BEGIN DATA UNDER STUDY

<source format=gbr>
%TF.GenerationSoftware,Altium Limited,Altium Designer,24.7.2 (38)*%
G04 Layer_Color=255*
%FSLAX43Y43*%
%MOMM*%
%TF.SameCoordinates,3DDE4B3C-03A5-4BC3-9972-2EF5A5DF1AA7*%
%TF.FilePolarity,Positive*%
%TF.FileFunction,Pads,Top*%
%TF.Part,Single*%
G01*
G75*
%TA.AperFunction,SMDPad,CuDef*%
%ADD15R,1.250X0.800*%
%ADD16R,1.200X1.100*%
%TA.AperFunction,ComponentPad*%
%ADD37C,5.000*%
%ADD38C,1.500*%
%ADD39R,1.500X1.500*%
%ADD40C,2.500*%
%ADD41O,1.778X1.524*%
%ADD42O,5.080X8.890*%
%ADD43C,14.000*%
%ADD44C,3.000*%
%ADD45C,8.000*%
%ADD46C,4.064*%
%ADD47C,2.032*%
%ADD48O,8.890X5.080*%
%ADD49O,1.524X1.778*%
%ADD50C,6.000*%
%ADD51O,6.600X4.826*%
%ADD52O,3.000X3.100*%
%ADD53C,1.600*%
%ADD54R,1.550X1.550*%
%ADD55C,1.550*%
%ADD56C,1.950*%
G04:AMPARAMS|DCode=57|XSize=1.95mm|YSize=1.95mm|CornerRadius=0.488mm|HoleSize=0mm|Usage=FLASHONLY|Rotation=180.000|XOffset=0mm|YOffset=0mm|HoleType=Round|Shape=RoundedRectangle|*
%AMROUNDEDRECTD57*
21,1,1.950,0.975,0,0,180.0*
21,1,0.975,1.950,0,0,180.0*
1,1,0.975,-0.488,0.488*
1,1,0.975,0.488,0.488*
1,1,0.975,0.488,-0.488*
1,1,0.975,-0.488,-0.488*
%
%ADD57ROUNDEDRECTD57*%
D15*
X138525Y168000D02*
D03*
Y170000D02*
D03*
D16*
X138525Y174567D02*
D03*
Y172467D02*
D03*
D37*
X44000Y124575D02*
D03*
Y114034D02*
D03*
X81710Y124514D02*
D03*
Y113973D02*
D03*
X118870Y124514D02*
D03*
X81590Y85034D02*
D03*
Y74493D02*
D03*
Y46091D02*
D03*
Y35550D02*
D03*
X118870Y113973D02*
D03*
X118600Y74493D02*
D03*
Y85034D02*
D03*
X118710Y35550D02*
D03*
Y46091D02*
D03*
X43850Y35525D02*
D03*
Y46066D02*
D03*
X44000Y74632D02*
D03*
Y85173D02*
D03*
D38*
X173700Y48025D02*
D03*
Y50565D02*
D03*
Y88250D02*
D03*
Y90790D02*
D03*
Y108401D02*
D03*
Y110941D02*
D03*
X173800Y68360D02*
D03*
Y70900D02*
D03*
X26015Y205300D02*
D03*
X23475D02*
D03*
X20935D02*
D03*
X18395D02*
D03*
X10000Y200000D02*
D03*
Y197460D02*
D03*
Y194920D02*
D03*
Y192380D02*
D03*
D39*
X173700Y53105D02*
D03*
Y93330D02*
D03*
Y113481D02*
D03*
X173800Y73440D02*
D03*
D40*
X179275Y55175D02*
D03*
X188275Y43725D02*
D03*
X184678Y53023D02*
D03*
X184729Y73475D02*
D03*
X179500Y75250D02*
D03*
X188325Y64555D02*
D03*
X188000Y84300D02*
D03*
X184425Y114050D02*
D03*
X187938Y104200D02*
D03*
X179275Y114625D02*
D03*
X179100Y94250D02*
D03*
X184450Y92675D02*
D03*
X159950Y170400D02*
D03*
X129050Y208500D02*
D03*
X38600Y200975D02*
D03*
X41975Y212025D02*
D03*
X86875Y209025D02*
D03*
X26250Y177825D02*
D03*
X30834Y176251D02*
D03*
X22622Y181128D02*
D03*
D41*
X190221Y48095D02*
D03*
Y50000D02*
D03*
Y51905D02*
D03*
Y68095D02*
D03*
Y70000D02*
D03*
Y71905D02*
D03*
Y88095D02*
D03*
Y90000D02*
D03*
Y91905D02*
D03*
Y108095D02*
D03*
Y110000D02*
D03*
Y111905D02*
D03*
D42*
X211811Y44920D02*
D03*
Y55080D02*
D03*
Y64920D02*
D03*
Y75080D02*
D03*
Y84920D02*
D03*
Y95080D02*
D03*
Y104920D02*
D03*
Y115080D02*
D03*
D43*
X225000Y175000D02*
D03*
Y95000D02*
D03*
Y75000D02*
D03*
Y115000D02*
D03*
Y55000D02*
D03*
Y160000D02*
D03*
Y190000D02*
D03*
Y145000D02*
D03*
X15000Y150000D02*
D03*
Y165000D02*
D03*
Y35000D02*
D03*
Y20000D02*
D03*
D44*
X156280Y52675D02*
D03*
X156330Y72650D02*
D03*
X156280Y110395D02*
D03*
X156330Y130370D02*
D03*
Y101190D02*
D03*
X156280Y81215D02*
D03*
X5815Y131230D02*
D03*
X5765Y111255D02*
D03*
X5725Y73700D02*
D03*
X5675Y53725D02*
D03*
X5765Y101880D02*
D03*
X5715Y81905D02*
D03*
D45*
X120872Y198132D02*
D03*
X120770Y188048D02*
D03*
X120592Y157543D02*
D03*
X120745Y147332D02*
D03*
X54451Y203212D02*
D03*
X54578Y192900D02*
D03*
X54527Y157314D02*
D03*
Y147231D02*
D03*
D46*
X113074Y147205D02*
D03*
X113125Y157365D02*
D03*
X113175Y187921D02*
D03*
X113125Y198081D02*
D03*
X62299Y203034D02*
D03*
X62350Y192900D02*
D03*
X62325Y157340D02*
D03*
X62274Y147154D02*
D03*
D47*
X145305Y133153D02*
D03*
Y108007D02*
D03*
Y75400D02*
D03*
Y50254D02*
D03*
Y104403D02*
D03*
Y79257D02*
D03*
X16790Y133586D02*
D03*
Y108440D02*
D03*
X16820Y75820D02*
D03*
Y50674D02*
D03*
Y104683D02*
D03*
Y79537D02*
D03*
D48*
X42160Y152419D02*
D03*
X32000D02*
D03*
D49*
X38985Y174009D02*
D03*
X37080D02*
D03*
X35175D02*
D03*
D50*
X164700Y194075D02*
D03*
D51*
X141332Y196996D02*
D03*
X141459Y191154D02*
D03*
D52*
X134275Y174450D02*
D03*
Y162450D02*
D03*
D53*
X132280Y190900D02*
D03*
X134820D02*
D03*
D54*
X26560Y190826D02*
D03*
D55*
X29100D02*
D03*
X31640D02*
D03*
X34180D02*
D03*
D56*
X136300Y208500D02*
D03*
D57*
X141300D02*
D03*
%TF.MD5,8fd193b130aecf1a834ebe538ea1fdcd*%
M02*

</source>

END DATA UNDER STUDY
BEGIN DATA UNDER STUDY

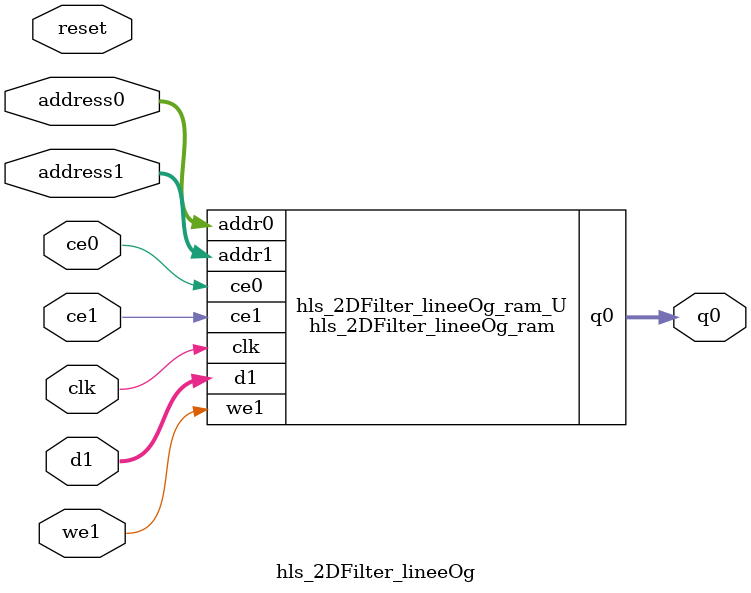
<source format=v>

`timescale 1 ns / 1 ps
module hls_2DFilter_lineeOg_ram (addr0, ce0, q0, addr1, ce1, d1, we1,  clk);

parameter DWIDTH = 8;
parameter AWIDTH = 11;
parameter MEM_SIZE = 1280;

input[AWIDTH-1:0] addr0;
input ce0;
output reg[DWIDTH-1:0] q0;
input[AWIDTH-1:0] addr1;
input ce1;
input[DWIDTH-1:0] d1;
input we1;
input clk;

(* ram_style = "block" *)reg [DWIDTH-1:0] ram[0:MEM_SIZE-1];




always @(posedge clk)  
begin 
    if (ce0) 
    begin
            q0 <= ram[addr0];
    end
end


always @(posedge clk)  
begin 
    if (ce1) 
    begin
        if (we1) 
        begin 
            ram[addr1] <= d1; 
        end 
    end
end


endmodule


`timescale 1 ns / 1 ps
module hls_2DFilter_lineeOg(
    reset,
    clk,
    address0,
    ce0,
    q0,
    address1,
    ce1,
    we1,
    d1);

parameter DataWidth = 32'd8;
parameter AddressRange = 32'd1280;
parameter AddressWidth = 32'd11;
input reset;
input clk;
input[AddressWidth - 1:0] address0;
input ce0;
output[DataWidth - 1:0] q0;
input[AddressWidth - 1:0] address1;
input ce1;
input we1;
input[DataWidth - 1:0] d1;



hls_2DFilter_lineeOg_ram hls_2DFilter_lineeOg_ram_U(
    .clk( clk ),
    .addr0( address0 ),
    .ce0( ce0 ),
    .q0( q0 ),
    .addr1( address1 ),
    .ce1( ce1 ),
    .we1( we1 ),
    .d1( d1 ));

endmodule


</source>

END DATA UNDER STUDY

TASK BRIEF>
Your answer should be the lines of the records that include the word "DWIDTH".

SOLUTION TO THIS EXERCISE>
parameter DWIDTH = 8;
output reg[DWIDTH-1:0] q0;
input[DWIDTH-1:0] d1;
(* ram_style = "block" *)reg [DWIDTH-1:0] ram[0:MEM_SIZE-1];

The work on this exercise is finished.